## Description of the task
Output the stretch from the line that contains "catalogue / barcode: US 2916155" through the final line of the items as a JSON list of strings, one string per line, with blank lines omitted.

— start Provided records —

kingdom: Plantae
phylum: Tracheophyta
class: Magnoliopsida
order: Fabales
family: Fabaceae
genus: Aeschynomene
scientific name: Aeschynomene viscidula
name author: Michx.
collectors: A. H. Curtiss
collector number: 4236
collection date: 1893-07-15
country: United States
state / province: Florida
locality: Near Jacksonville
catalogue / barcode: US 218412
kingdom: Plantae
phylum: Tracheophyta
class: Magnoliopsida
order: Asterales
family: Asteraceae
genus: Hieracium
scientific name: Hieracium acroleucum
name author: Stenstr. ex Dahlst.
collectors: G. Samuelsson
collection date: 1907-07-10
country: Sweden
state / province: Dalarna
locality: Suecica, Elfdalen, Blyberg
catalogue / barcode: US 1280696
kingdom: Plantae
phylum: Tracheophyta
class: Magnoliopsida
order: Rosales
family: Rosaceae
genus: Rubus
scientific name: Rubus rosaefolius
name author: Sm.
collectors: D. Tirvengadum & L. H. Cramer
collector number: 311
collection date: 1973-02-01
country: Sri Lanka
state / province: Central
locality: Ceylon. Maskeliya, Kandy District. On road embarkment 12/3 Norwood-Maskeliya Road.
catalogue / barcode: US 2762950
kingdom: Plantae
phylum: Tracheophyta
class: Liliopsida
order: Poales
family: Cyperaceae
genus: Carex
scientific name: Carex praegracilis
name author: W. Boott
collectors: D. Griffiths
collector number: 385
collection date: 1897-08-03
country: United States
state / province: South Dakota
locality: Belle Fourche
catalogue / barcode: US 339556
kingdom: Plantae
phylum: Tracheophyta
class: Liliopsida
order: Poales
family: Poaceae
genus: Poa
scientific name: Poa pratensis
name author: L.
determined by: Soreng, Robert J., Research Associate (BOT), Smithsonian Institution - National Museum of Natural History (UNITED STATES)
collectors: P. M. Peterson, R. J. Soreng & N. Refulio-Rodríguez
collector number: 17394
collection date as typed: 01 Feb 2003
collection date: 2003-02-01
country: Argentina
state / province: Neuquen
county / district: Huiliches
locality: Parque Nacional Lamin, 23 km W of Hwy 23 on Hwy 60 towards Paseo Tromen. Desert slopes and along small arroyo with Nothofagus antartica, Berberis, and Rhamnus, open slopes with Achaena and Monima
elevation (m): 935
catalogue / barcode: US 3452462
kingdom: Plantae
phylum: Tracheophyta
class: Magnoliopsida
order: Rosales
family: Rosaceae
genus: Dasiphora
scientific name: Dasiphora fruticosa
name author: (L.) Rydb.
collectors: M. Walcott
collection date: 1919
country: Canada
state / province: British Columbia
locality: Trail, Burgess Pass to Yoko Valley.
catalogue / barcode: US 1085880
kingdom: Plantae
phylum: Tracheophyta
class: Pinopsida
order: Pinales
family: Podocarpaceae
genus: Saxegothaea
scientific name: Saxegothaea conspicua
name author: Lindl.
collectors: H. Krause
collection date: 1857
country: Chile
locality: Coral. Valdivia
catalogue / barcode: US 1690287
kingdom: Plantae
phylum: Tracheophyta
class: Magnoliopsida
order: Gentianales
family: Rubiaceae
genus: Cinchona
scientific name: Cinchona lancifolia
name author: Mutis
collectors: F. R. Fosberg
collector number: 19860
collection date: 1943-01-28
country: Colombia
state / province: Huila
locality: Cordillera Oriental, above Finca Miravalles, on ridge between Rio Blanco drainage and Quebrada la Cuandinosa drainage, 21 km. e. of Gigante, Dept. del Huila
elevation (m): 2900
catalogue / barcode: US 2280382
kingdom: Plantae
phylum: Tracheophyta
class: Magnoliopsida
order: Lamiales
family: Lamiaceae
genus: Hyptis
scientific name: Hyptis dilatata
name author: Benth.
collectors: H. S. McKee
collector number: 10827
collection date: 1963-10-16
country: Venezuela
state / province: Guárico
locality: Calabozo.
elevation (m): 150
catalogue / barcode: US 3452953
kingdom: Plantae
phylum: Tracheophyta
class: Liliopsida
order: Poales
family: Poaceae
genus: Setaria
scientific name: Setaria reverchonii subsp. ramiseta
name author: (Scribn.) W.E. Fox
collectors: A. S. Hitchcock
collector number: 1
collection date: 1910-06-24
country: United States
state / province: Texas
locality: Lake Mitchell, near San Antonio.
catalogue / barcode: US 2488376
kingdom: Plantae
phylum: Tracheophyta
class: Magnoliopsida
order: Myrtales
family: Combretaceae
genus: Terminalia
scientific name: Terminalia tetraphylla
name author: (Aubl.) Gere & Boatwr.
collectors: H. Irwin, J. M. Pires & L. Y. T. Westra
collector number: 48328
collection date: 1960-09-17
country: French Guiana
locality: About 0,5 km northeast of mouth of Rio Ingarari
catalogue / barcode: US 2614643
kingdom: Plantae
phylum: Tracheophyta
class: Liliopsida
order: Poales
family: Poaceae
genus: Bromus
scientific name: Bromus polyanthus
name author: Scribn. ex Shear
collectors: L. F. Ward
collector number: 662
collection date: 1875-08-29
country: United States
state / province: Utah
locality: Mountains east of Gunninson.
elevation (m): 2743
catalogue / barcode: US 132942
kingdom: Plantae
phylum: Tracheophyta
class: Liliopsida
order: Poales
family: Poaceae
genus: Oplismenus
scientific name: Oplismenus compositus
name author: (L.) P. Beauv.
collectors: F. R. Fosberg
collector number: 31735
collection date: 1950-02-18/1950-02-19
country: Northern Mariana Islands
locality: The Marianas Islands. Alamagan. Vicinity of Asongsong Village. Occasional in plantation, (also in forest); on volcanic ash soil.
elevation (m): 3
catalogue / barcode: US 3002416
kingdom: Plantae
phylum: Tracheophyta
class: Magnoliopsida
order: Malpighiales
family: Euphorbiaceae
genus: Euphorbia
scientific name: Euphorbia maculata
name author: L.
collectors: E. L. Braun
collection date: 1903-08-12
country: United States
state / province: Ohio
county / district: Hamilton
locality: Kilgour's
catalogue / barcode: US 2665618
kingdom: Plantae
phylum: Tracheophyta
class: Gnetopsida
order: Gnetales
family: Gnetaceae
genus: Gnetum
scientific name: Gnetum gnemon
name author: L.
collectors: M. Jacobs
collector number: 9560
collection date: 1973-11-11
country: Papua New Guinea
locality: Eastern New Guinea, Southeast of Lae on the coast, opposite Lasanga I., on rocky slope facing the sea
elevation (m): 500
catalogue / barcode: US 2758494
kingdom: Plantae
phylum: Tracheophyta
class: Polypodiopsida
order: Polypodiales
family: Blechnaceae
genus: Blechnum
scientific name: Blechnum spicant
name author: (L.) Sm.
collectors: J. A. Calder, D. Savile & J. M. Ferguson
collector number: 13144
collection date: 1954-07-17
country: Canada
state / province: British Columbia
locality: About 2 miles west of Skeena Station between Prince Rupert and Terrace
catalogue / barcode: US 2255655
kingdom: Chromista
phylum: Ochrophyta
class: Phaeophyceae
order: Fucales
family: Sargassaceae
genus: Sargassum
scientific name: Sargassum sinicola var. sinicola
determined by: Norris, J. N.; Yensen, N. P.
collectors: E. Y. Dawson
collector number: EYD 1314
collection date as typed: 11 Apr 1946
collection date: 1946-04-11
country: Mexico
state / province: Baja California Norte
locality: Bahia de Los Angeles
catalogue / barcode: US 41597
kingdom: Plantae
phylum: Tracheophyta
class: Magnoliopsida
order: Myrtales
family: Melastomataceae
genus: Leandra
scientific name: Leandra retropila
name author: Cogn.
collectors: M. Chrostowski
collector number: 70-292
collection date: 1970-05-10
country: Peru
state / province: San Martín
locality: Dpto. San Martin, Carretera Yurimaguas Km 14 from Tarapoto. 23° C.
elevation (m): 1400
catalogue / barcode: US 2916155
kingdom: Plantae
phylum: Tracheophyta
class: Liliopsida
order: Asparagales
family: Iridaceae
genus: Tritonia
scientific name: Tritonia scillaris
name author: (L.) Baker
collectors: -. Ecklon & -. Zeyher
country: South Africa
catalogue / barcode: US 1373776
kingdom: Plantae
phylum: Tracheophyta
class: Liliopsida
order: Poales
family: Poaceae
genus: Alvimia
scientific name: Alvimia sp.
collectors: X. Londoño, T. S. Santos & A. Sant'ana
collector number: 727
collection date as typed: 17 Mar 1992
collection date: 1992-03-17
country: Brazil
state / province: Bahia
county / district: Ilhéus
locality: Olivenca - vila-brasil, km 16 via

— end Provided records —

## Exercise response
[
  "catalogue / barcode: US 2916155",
  "kingdom: Plantae",
  "phylum: Tracheophyta",
  "class: Liliopsida",
  "order: Asparagales",
  "family: Iridaceae",
  "genus: Tritonia",
  "scientific name: Tritonia scillaris",
  "name author: (L.) Baker",
  "collectors: -. Ecklon & -. Zeyher",
  "country: South Africa",
  "catalogue / barcode: US 1373776",
  "kingdom: Plantae",
  "phylum: Tracheophyta",
  "class: Liliopsida",
  "order: Poales",
  "family: Poaceae",
  "genus: Alvimia",
  "scientific name: Alvimia sp.",
  "collectors: X. Londoño, T. S. Santos & A. Sant'ana",
  "collector number: 727",
  "collection date as typed: 17 Mar 1992",
  "collection date: 1992-03-17",
  "country: Brazil",
  "state / province: Bahia",
  "county / district: Ilhéus",
  "locality: Olivenca - vila-brasil, km 16 via"
]